In this way, we can obtain a more exact understanding of the meaning and use of a fuzzy concept, and possibly decrease the amount of fuzziness. It may not be possible to specify all the possible meanings or applications of a concept completely and exhaustively, but if it is possible to capture the majority of them, statistically or otherwise, this may be useful enough for practical purposes.

Defuzzification

A process of defuzzification is said to occur, when fuzzy concepts can be logically described in terms of fuzzy sets, or the relationships between fuzzy sets, which makes it possible to define variations in the meaning or applicability of concepts as quantities. Effectively, qualitative differences are in that case described more precisely as quantitative variations, or quantitative variability. Assigning a numerical value then denotes the magnitude of variation along a scale from zero to one.

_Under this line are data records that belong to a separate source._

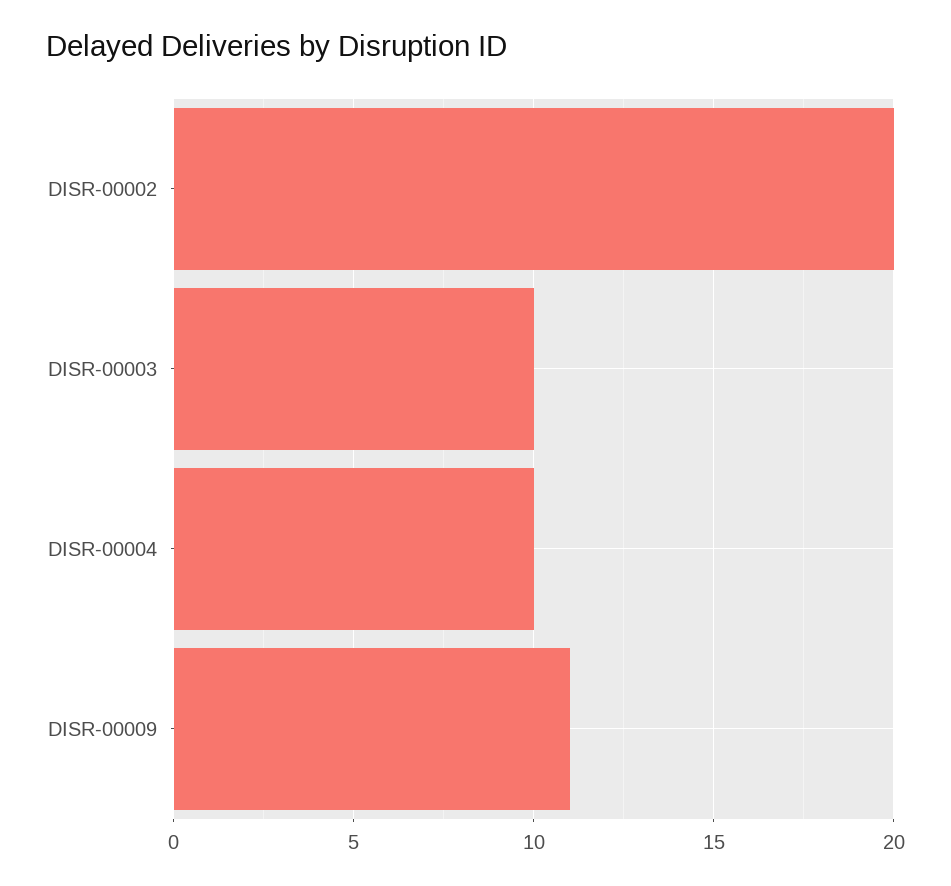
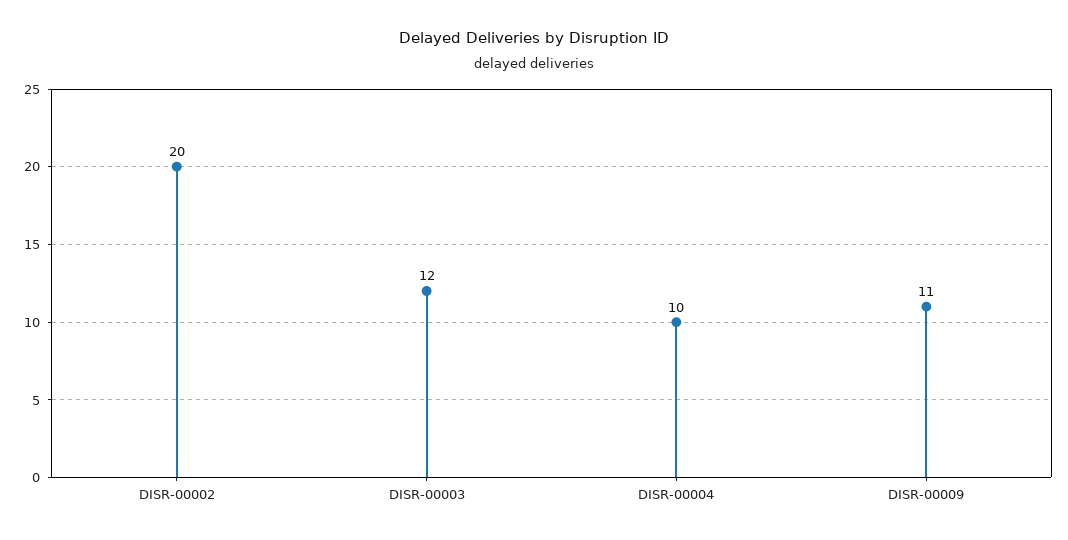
  {
    "DISR-00002": 20,
-   "DISR-00003": 10,
+   "DISR-00003": 12,
    "DISR-00004": 10,
    "DISR-00009": 11
  }

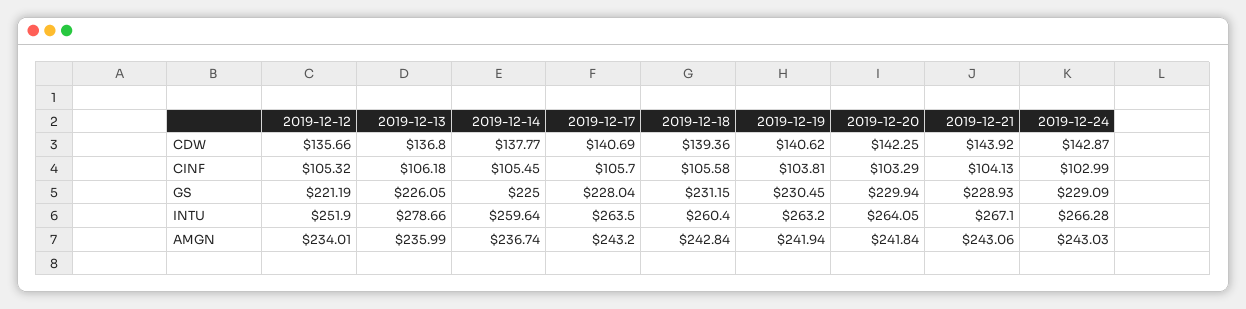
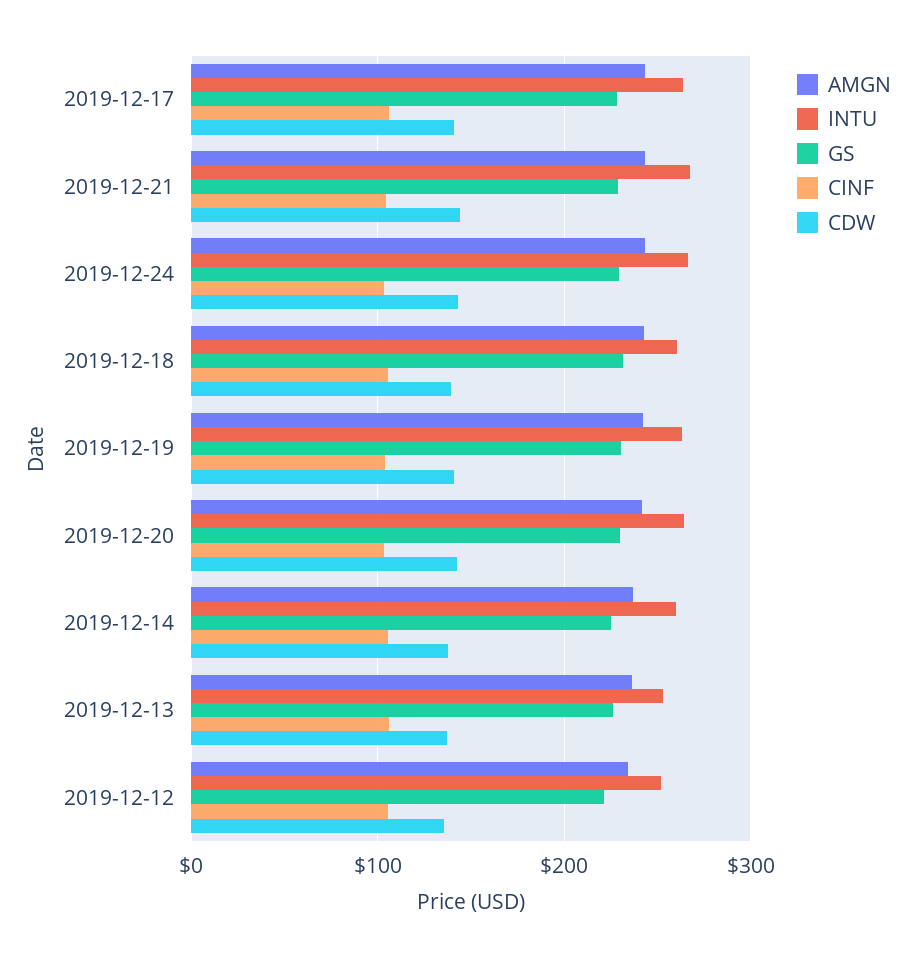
  {
    "CDW": {
      "2019-12-12": 135.66,
      "2019-12-13": 136.8,
      "2019-12-14": 137.77,
      "2019-12-17": 140.69,
      "2019-12-18": 139.36,
      "2019-12-19": 140.62,
      "2019-12-20": 142.25,
      "2019-12-21": 143.92,
      "2019-12-24": 142.87
    },
    "CINF": {
      "2019-12-12": 105.32,
      "2019-12-13": 106.18,
      "2019-12-14": 105.45,
      "2019-12-17": 105.7,
      "2019-12-18": 105.58,
      "2019-12-19": 103.81,
      "2019-12-20": 103.29,
      "2019-12-21": 104.13,
      "2019-12-24": 102.99
    },
    "GS": {
      "2019-12-12": 221.19,
      "2019-12-13": 226.05,
      "2019-12-14": 225,
      "2019-12-17": 228.04,
      "2019-12-18": 231.15,
      "2019-12-19": 230.45,
      "2019-12-20": 229.94,
      "2019-12-21": 228.93,
      "2019-12-24": 229.09
    },
    "INTU": {
      "2019-12-12": 251.9,
-     "2019-12-13": 278.66,
+     "2019-12-13": 250,
      "2019-12-14": 259.64,
      "2019-12-17": 263.5,
      "2019-12-18": 260.4,
      "2019-12-19": 263.2,
      "2019-12-20": 264.05,
      "2019-12-21": 267.1,
      "2019-12-24": 266.28
    },
    "AMGN": {
      "2019-12-12": 234.01,
      "2019-12-13": 235.99,
      "2019-12-14": 236.74,
      "2019-12-17": 243.2,
      "2019-12-18": 242.84,
      "2019-12-19": 241.94,
      "2019-12-20": 241.84,
      "2019-12-21": 243.06,
      "2019-12-24": 243.03
    }
  }

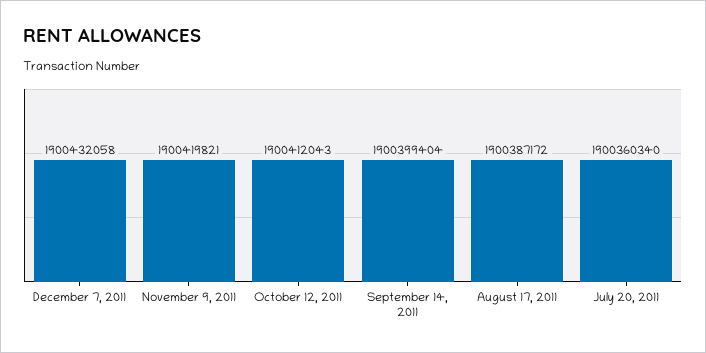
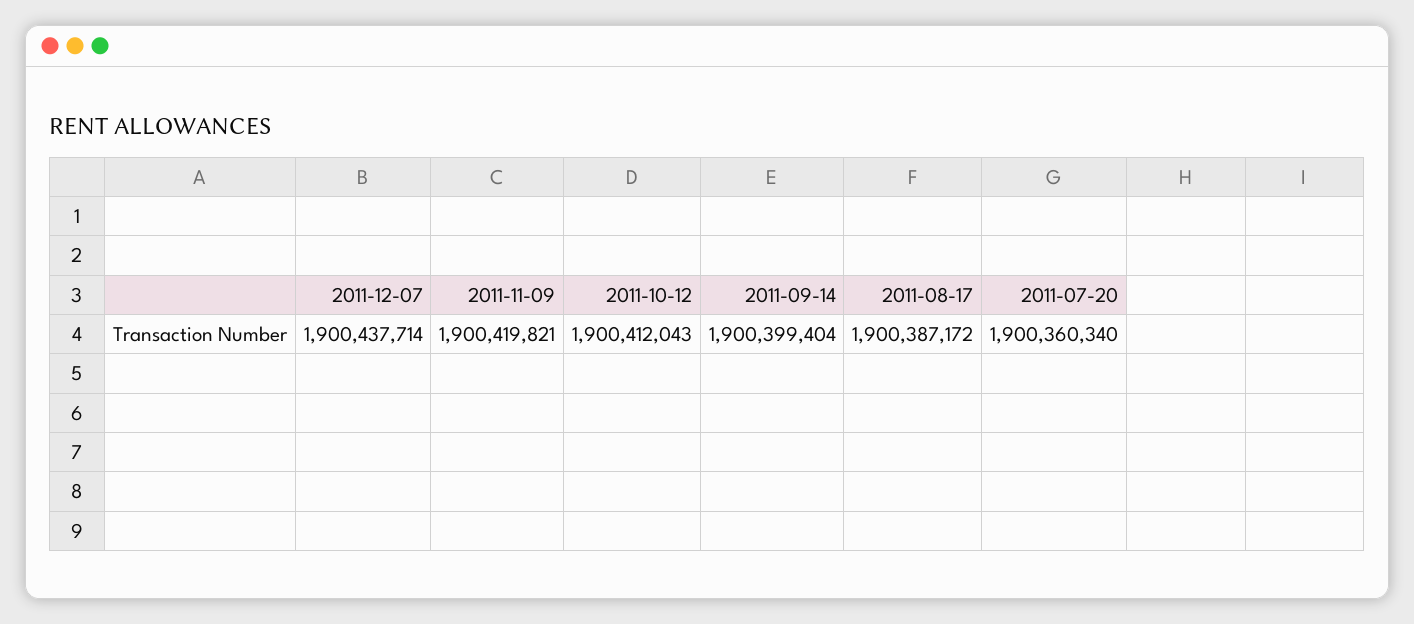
  {
-   "December 7, 2011": 1900432058,
+   "December 7, 2011": 1900437714,
    "November 9, 2011": 1900419821,
    "October 12, 2011": 1900412043,
    "September 14, 2011": 1900399404,
    "August 17, 2011": 1900387172,
    "July 20, 2011": 1900360340
  }

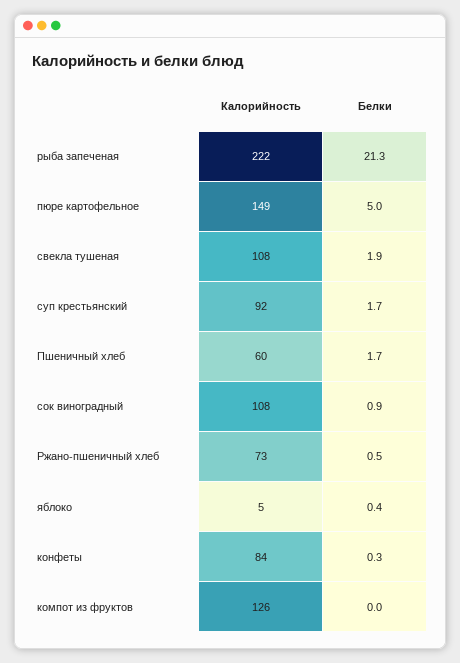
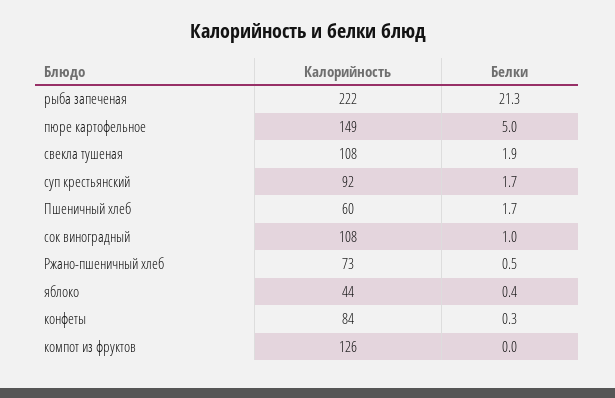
  {
    "Калорийность": {
      "рыба запеченая": 222,
      "пюре картофельное": 149,
      "свекла тушеная": 108,
      "суп крестьянский": 92,
      "Пшеничный хлеб": 60,
      "сок виноградный": 108,
      "Ржано-пшеничный хлеб": 73,
-     "яблоко": 5,
+     "яблоко": 44,
      "конфеты": 84,
      "компот из фруктов": 126
    },
    "Белки": {
      "рыба запеченая": 21.3,
      "пюре картофельное": 5,
      "свекла тушеная": 1.9,
      "суп крестьянский": 1.7,
      "Пшеничный хлеб": 1.7,
-     "сок виноградный": 0.9,
+     "сок виноградный": 1,
      "Ржано-пшеничный хлеб": 0.5,
      "яблоко": 0.4,
      "конфеты": 0.3,
      "компот из фруктов": 0
    }
  }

The difficulty that can occur in judging the fuzziness of a concept can be illustrated with the question "Is this one of those?". If it is not possible to clearly answer this question, that could be because "this" is itself fuzzy and evades definition, or because "one of those" is fuzzy and inadequately defined.
Thus, the source of fuzziness may be in the nature of the reality being dealt with, the concepts used to interpret it, or the way in which the two are being related by a person. It may be that the personal meanings which people attach to something are quite clear to the persons themselves, but that it is not possible to communicate those meanings to others except as fuzzy concepts.